* 演習の目的
以下のデータの各行を、画像を除き、一字一句違えずにすべて書き写してください。

* 対象データ
-- -- --
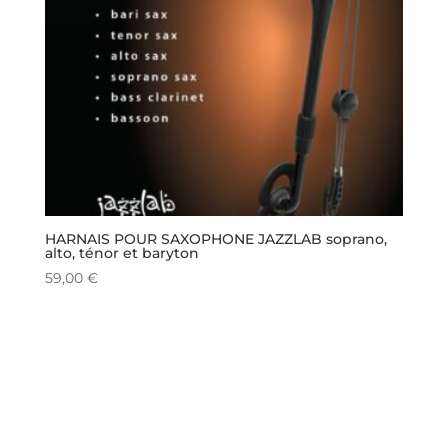
HARNAIS POUR SAXOPHONE JAZZLAB soprano,
alto, ténor et baryton
59,00
€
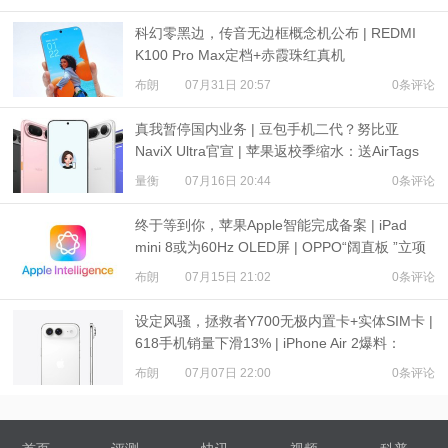
科幻零黑边，传音无边框概念机公布 | REDMI
K100 Pro Max定档+赤霞珠红真机
布朗
07月31日 20:57
0条评论
真我暂停国内业务 | 豆包手机二代？努比亚
NaviX Ultra官宣 | 苹果返校季缩水：送AirTags
量衡
07月16日 20:44
0条评论
终于等到你，苹果Apple智能完成备案 | iPad
mini 8或为60Hz OLED屏 | OPPO“阔直板 ”立项
布朗
07月15日 21:02
0条评论
设定风骚，拯救者Y700无极内置卡+实体SIM卡 |
618手机销量下滑13% | iPhone Air 2爆料：
3500mAh电池
布朗
07月07日 22:00
0条评论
-- -- --
* 本課題の解答
HARNAIS POUR SAXOPHONE JAZZLAB soprano,
alto, ténor et baryton
59,00
€
科幻零黑边，传音无边框概念机公布 | REDMI
K100 Pro Max定档+赤霞珠红真机
布朗
07月31日 20:57
0条评论
真我暂停国内业务 | 豆包手机二代？努比亚
NaviX Ultra官宣 | 苹果返校季缩水：送AirTags
量衡
07月16日 20:44
0条评论
终于等到你，苹果Apple智能完成备案 | iPad
mini 8或为60Hz OLED屏 | OPPO“阔直板 ”立项
布朗
07月15日 21:02
0条评论
设定风骚，拯救者Y700无极内置卡+实体SIM卡 |
618手机销量下滑13% | iPhone Air 2爆料：
3500mAh电池
布朗
07月07日 22:00
0条评论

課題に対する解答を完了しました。